I’m playing with DeepSeek V3, a new open source 670B parameter model released by a Chinese LLM provider, that is said to be close in quality to the leading closed source models (Claude and gpt4o), and it’s pretty good (and ~10-15X cheaper than the competition when you use their API, with no restrictions).
One thing that it surprised me with was that when I asked it to fix the KV tutorial code (essentially, to implement “release buckets on exit”), instead of creating a map of refs as in the tutorial, it simply used the pid
from the :DOWN
message, arriving to the following solution:
@impl true
def handle_cast({:create, name}, names) do
if Map.has_key?(names, name) do
{:noreply, names}
else
{:ok, bucket} = KV.Bucket.start_link([])
# Monitor the bucket process
Process.monitor(bucket)
{:noreply, Map.put(names, name, bucket)}
end
end
@impl true
def handle_info({:DOWN, _ref, :process, pid, _reason}, names) do
# Remove the bucket from the registry when it exits
names = Enum.into(Enum.reject(names, fn {_name, bucket_pid} -> bucket_pid == pid end), %{})
{:noreply, names}
end
Of course, nothing is ever rosy with LLM-produced code - its original suggestion didn’t have Enum.into
, so it was silently replacing maps with lists when removing names (but DeepSeek was able to resolve the issue once I supplied it with a stack trace).

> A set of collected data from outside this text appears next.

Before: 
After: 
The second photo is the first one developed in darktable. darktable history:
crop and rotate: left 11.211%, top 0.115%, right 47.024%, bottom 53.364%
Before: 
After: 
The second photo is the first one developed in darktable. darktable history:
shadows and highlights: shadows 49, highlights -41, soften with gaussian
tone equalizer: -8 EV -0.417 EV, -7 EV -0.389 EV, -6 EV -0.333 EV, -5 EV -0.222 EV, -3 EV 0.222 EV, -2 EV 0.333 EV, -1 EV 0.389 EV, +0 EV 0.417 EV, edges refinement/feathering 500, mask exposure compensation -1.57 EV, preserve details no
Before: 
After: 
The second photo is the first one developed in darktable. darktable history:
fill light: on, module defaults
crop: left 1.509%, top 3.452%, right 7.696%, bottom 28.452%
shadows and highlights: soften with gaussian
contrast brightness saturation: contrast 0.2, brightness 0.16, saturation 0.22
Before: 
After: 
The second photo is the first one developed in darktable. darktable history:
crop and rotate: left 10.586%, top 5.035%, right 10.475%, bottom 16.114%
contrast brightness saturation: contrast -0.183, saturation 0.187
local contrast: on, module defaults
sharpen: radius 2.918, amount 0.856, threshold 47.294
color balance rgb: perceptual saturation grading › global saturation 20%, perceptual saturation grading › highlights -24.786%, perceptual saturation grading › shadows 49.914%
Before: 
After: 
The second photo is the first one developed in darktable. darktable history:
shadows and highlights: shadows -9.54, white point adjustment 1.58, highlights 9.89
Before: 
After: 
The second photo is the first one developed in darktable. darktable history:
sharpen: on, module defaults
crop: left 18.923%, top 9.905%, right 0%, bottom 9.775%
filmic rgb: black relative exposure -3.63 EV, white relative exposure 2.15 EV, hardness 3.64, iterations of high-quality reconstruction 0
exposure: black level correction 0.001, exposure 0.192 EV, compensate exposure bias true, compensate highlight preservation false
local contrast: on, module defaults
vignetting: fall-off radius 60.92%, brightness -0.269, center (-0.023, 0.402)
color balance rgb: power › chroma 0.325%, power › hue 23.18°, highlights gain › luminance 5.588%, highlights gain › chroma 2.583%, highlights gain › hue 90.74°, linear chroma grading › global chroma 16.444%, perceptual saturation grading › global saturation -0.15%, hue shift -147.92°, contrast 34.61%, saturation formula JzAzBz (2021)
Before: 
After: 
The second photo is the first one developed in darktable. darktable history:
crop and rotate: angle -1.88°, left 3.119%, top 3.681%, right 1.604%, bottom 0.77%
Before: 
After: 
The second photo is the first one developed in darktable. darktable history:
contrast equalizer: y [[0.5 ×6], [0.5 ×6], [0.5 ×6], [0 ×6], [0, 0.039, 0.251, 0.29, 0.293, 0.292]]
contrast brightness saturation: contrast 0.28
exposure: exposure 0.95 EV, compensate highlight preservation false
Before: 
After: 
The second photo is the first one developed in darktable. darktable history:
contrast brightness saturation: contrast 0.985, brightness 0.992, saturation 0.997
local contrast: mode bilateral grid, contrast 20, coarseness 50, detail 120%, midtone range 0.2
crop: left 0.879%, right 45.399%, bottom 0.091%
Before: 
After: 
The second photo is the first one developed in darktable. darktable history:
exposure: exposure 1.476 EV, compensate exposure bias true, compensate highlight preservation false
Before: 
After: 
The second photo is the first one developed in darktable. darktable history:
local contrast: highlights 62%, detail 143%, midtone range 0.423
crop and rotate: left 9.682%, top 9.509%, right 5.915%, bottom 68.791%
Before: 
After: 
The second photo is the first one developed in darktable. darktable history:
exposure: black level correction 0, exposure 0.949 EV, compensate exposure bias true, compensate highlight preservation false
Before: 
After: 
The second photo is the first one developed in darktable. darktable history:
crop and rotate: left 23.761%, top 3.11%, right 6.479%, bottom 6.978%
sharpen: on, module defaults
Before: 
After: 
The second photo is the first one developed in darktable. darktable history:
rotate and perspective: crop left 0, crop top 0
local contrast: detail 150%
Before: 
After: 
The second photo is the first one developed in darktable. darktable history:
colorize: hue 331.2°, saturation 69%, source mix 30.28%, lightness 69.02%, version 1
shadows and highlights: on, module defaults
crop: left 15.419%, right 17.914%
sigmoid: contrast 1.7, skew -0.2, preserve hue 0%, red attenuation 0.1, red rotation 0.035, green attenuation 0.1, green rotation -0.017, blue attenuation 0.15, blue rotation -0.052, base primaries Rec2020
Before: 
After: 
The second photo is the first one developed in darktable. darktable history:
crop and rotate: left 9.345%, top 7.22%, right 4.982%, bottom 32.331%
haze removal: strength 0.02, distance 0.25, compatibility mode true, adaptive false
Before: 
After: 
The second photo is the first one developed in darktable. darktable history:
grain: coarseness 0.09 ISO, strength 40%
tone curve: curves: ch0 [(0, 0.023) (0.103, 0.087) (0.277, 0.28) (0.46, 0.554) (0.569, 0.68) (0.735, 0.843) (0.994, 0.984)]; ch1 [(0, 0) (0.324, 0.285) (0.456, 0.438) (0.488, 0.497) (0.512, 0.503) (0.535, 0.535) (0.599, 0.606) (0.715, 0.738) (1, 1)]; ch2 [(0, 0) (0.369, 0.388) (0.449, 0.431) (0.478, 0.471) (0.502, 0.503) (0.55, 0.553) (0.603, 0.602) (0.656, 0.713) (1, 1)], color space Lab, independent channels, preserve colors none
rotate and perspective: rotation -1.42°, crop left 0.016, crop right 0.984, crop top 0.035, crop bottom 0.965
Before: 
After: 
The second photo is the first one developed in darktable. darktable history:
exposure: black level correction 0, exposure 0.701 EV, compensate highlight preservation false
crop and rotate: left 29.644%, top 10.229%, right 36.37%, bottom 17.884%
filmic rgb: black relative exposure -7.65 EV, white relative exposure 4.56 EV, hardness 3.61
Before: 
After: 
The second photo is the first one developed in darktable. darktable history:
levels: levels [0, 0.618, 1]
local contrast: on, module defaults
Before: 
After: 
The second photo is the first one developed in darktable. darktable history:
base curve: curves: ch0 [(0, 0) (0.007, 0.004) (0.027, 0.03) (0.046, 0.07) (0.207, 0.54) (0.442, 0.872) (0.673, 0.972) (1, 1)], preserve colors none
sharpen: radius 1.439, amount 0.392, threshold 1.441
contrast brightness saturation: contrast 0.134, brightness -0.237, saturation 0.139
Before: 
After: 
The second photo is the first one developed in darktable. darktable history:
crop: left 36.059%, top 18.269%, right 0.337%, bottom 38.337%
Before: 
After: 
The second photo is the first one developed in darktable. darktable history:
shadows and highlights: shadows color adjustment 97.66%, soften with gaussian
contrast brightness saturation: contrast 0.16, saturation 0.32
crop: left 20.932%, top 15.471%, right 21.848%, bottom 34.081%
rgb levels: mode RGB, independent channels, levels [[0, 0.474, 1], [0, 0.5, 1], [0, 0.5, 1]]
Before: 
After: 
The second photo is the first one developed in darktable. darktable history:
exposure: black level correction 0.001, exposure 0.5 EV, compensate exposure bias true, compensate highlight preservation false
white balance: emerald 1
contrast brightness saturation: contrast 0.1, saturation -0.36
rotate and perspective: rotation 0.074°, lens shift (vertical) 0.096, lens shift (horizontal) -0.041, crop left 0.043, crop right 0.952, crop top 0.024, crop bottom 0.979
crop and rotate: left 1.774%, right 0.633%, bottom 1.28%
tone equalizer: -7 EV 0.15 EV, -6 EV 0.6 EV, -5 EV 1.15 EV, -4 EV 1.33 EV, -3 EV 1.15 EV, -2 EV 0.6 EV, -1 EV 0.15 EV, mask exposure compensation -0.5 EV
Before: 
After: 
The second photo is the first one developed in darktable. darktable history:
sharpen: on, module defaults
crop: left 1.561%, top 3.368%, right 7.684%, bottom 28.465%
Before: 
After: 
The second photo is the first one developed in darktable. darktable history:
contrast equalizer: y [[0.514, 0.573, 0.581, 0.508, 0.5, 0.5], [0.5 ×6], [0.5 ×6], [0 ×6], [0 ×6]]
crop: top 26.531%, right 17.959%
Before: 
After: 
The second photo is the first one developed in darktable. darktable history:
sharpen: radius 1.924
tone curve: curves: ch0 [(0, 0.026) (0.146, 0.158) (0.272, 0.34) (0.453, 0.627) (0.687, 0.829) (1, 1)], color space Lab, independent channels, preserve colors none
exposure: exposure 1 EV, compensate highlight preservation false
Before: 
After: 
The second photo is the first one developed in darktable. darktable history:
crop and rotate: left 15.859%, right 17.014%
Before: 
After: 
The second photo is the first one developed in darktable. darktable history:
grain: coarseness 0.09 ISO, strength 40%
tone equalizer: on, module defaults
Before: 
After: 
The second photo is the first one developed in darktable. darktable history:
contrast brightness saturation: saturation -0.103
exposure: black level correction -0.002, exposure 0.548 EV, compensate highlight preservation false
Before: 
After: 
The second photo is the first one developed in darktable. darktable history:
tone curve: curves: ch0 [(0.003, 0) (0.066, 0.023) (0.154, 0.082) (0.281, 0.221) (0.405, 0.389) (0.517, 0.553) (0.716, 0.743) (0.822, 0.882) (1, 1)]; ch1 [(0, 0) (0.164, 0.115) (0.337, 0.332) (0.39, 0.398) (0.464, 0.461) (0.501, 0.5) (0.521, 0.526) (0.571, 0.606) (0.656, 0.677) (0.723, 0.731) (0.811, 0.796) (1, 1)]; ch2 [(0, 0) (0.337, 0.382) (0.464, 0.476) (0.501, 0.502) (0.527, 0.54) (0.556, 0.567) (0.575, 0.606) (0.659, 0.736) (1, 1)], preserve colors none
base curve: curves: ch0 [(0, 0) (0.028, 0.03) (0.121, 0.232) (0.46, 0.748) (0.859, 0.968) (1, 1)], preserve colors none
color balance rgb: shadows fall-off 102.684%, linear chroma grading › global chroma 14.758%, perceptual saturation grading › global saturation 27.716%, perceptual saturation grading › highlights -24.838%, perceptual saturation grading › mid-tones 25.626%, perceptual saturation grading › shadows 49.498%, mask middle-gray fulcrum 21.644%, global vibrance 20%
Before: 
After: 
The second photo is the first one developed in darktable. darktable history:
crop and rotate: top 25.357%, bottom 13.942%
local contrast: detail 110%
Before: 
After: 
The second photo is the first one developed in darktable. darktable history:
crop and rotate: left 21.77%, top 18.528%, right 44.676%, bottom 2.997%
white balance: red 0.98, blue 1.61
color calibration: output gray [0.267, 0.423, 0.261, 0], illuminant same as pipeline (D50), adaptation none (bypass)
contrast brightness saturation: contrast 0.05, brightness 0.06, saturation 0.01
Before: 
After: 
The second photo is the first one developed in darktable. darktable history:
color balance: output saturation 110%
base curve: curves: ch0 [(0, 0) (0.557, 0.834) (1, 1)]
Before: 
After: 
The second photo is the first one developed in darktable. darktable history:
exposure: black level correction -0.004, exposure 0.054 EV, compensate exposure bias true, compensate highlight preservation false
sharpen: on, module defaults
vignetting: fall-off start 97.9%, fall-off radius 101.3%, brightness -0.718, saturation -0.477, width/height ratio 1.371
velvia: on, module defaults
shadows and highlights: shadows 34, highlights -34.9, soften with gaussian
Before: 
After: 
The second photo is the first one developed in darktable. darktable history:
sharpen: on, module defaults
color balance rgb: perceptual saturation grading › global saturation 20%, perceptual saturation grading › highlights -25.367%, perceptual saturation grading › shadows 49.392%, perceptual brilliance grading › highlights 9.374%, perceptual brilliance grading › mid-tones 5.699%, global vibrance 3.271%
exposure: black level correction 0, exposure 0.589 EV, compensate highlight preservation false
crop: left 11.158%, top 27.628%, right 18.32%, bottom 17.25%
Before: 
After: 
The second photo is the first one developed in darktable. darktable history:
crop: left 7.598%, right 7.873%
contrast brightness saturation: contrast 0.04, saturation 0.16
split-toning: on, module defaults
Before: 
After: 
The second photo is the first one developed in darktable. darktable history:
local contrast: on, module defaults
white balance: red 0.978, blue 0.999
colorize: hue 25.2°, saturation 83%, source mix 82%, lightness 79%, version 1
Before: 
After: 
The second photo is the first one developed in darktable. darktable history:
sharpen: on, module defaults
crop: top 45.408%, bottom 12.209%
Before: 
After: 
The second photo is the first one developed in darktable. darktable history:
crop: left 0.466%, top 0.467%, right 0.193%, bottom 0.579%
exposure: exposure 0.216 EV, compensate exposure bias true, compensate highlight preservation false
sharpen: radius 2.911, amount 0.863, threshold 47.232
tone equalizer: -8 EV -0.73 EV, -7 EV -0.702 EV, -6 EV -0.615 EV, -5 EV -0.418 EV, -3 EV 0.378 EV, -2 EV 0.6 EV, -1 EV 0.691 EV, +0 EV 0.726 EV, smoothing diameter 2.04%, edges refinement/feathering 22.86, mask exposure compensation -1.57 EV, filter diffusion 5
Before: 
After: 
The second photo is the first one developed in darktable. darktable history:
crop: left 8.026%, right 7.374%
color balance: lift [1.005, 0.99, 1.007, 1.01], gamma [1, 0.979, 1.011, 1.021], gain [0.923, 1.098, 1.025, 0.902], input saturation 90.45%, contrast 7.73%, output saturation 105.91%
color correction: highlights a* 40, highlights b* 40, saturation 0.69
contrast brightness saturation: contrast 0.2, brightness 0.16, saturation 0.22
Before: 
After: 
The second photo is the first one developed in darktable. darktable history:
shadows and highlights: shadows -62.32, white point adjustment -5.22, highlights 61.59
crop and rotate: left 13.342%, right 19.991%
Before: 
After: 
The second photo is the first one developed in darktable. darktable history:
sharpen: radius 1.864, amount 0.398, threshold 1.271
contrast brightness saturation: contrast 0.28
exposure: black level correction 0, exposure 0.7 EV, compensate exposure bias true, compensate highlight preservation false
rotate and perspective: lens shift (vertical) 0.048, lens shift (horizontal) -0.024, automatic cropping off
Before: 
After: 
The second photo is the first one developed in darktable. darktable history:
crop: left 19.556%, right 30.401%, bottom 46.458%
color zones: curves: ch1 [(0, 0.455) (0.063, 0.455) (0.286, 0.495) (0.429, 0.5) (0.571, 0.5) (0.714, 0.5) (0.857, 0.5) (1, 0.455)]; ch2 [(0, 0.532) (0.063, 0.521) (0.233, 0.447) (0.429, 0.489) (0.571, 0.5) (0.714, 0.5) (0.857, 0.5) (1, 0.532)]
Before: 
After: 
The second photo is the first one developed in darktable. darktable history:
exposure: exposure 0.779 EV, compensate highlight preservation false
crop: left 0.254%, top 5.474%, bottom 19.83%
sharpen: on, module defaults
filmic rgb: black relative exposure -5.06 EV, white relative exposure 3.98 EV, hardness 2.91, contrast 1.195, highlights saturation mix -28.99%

And of course with a large number of processes, using a second map for refs will be more performant than linearly searching through the list. Notice also that most Elixir developers(?) would probably write
names =
names
|> Enum.reject(...)
|> Enum.into(%{})
to make the code more readable.
But I’m still impressed - I personally didn’t think of that solution when I was going through the docs for the first or second time.